Data from a dataset:
--- START ---

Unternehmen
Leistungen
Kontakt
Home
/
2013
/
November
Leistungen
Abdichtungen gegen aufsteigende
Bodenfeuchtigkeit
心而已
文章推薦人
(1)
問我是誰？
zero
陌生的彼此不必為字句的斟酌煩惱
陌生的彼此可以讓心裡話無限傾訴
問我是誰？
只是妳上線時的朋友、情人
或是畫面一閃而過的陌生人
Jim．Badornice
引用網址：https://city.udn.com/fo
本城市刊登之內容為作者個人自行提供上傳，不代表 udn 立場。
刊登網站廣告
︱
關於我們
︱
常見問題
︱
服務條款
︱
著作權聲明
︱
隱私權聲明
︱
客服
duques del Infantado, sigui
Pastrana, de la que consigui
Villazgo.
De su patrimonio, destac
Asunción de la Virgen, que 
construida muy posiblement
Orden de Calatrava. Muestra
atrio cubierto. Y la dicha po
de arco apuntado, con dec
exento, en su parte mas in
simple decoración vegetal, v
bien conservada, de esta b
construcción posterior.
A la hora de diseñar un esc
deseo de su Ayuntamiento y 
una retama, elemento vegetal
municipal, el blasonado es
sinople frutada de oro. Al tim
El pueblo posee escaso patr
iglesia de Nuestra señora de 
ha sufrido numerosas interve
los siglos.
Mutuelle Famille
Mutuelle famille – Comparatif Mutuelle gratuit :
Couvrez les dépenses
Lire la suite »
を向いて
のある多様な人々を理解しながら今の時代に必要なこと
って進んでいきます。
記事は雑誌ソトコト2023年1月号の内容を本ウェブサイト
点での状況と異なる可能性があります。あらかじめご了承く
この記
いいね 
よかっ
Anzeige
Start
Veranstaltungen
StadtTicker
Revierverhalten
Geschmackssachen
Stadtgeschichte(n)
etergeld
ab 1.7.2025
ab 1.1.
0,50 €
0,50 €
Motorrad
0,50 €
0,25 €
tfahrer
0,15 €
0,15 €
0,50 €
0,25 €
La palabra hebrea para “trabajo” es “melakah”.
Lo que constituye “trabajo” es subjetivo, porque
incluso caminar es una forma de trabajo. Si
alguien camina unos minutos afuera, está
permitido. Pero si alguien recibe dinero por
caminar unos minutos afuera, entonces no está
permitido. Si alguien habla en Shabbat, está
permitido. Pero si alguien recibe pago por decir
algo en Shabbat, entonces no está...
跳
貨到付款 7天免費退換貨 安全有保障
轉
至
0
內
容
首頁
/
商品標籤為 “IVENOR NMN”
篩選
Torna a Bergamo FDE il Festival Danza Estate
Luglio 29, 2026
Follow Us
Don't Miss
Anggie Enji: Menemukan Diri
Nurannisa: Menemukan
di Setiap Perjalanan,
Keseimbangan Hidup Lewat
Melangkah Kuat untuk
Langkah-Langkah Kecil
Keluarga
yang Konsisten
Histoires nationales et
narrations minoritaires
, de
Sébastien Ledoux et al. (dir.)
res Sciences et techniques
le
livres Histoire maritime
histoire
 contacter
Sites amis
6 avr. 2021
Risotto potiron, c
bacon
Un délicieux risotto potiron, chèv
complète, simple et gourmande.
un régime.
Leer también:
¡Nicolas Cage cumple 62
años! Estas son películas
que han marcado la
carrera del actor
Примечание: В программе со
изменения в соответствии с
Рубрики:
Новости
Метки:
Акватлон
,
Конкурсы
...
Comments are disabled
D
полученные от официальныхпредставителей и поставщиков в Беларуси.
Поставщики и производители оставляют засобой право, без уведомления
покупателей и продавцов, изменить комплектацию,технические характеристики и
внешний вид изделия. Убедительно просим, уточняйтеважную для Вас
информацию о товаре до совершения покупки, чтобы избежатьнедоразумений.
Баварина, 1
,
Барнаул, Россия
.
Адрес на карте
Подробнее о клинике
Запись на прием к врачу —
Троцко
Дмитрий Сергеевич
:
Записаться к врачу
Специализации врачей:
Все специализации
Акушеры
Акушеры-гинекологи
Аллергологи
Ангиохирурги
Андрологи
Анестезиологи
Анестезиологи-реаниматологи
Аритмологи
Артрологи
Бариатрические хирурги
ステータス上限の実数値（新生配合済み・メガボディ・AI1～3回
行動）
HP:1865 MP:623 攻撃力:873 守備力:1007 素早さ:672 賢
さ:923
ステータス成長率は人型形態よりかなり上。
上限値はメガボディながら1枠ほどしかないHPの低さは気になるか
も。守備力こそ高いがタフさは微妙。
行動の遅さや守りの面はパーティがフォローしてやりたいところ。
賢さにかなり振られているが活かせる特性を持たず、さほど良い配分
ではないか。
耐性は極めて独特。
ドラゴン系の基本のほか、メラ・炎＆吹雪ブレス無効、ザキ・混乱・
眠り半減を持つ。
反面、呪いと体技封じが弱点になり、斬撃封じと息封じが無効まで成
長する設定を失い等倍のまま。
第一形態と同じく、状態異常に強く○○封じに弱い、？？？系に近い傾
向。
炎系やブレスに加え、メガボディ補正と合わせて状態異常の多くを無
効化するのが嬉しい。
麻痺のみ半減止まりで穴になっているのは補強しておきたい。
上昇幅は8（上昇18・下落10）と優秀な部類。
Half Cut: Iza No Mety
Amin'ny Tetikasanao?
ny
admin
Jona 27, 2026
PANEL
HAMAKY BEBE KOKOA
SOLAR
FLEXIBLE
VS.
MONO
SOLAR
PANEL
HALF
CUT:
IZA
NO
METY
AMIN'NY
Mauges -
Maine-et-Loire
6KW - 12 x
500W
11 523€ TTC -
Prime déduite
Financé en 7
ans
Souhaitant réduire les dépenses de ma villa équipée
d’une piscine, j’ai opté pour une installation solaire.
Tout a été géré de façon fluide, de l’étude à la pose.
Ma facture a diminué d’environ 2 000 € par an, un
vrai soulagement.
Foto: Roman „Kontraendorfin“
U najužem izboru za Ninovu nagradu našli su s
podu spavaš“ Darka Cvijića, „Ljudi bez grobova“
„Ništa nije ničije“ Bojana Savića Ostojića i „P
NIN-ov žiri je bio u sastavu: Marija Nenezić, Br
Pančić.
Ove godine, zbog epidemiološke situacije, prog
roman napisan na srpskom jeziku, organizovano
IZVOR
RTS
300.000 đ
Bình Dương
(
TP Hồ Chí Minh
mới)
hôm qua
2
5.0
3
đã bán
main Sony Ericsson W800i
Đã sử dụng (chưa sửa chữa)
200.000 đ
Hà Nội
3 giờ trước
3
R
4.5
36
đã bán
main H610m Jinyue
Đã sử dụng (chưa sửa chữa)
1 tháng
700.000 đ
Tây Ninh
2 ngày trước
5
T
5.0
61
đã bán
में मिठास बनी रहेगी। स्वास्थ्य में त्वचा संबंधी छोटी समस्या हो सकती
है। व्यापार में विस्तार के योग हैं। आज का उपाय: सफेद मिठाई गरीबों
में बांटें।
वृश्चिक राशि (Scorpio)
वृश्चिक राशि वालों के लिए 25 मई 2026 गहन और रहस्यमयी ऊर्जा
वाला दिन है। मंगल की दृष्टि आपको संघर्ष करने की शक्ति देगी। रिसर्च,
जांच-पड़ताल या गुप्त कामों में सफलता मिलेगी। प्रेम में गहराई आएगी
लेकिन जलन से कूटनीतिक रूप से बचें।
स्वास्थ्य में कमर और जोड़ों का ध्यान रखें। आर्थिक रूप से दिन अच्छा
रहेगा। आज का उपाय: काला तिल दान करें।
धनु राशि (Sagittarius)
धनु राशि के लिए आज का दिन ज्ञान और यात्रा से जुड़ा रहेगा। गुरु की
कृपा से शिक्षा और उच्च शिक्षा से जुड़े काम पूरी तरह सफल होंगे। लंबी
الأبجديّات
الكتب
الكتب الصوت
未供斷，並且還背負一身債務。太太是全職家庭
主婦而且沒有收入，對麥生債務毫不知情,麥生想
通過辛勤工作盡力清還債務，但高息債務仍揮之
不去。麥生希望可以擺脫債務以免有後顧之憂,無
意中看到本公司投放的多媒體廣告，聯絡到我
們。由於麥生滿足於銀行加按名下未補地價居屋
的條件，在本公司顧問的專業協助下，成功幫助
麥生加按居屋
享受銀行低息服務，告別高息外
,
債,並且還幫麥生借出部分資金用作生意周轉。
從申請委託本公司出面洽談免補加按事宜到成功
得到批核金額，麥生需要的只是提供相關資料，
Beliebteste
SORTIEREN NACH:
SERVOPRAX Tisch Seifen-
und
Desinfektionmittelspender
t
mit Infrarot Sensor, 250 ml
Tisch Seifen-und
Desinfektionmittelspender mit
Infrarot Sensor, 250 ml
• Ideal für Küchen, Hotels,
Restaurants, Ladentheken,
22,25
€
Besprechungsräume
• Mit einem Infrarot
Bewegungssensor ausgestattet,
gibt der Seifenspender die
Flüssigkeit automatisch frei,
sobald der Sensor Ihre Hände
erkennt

--- END ---

THE TASK>
Rewrite the lines from the start of the data through the line containing "La palabra hebrea", replacing "Leistungen" with "Angebote" and changing nothing else.

WRITTEN SOLUTION>
Unternehmen
Angebote
Kontakt
Home
/
2013
/
November
Angebote
Abdichtungen gegen aufsteigende
Bodenfeuchtigkeit
心而已
文章推薦人
(1)
問我是誰？
zero
陌生的彼此不必為字句的斟酌煩惱
陌生的彼此可以讓心裡話無限傾訴
問我是誰？
只是妳上線時的朋友、情人
或是畫面一閃而過的陌生人
Jim．Badornice
引用網址：https://city.udn.com/fo
本城市刊登之內容為作者個人自行提供上傳，不代表 udn 立場。
刊登網站廣告
︱
關於我們
︱
常見問題
︱
服務條款
︱
著作權聲明
︱
隱私權聲明
︱
客服
duques del Infantado, sigui
Pastrana, de la que consigui
Villazgo.
De su patrimonio, destac
Asunción de la Virgen, que 
construida muy posiblement
Orden de Calatrava. Muestra
atrio cubierto. Y la dicha po
de arco apuntado, con dec
exento, en su parte mas in
simple decoración vegetal, v
bien conservada, de esta b
construcción posterior.
A la hora de diseñar un esc
deseo de su Ayuntamiento y 
una retama, elemento vegetal
municipal, el blasonado es
sinople frutada de oro. Al tim
El pueblo posee escaso patr
iglesia de Nuestra señora de 
ha sufrido numerosas interve
los siglos.
Mutuelle Famille
Mutuelle famille – Comparatif Mutuelle gratuit :
Couvrez les dépenses
Lire la suite »
を向いて
のある多様な人々を理解しながら今の時代に必要なこと
って進んでいきます。
記事は雑誌ソトコト2023年1月号の内容を本ウェブサイト
点での状況と異なる可能性があります。あらかじめご了承く
この記
いいね 
よかっ
Anzeige
Start
Veranstaltungen
StadtTicker
Revierverhalten
Geschmackssachen
Stadtgeschichte(n)
etergeld
ab 1.7.2025
ab 1.1.
0,50 €
0,50 €
Motorrad
0,50 €
0,25 €
tfahrer
0,15 €
0,15 €
0,50 €
0,25 €
La palabra hebrea para “trabajo” es “melakah”.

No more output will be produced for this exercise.